По мнению нового командира крейсера, некоторых офицеров можно было смело назвать выдающимися как по знаниям, так и по нравственным качествам. Старшего офицера крейсера, капитана 2-го ранга Бысгроумова, штурмана, артиллерист Кетлинский считал прекрасным морским офицером, человеком с высоким чувством долга, всегда говорящим правду, хотя бы и во вред себе. Требовательный к себе и другим, Быстроумов имел тяжелый характер, не признавал чужого мнения, никогда никого не хвалил, даже если человек этого и заслуживал Служить с ним было тяжело не только матросам, но и офицерам Приступив к исполнению обязанностей старшего офицера в середине июня 1916 года, Быстроумов прилагал все силы для ускорения ремонта, старался личным примером подавать пример экипажу. Приходил раньше всех к месту развода на работы и уходил, когда матросы уже мылись. Это был человек долга. Обвинять его в затягивании ремонта было просто несправедливо.

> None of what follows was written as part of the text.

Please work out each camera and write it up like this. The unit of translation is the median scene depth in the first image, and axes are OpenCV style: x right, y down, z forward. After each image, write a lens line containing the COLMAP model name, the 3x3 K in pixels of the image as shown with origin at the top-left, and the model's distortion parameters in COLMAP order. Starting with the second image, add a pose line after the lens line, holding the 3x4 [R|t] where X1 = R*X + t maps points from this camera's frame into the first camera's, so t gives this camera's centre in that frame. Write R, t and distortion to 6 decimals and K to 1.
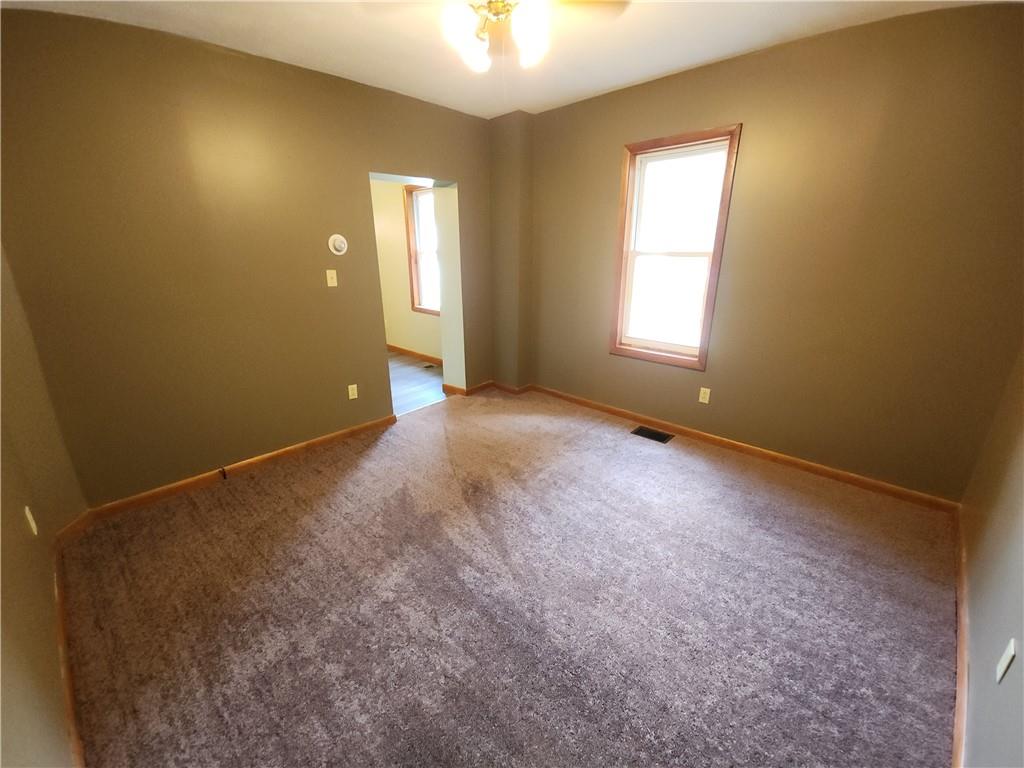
lens RADIAL K [[417.8, 0, 512.0], [0, 417.8, 384.0], [0, 0, 1]] dist [-0.000314, -0.000046]
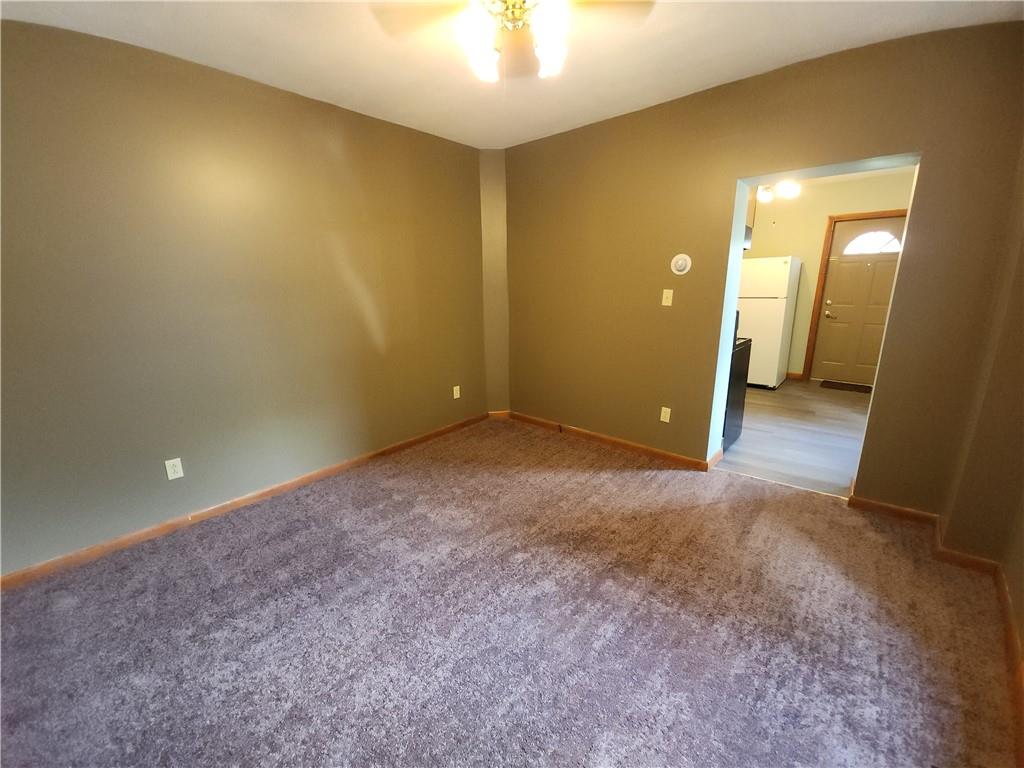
lens RADIAL K [[414.4, 0, 512.0], [0, 414.4, 384.0], [0, 0, 1]] dist [-0.000147, -0.000219]
pose [[0.049038, 0.240657, -0.969371, 0.566778], [-0.308504, 0.926731, 0.214465, -0.158264], [0.949958, 0.288538, 0.119689, 0.582677]]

Несмотря на то что связь многих матросов с революционерами была доказана, капитан 2-го ранга Быстроумов все же увеличил отпуска на берег, так как считал, что раз офицеры находились в дружеских отношениях с русскими эмигрантами, то нельзя и команду наказывать за такое знакомство. В соответствии с уставом и принятым в 1911–1912 годах на Балтийском флоте порядком он разделил команду по поведению на четыре разряда. Первый разряд пользовался наибольшими льготами: мог ходить ежедневно после работы на берег. Почти такие же права были и у второго разряда. Третий и четвертый разряды пользовались только отпусками, как ими пользовалась вся команда до введения разрядов. Команда заметно стала лучше работать. Процент матросов, повышенных в разрядах по поведению, был больше, чем пониженных. Ни капитан 2-го ранга Быстроумов, ни приехавшая к нему жена не говорили по-французски, томились пребыванием в Тулоне и мечтали о Севере, куда госпожа Быстроумова собиралась отправиться вслед за мужем Будучи по убеждению монархистом, Быстроумов после Февральской революции не сразу и с трудом воспринял новое мировоззрение. Много размышляя по этому поводу, он как-то в разговоре с Кетлинским сказал: «Глупо воевать из-за жупелов. Ведь служим-то мы народу, а не отдельным лицам».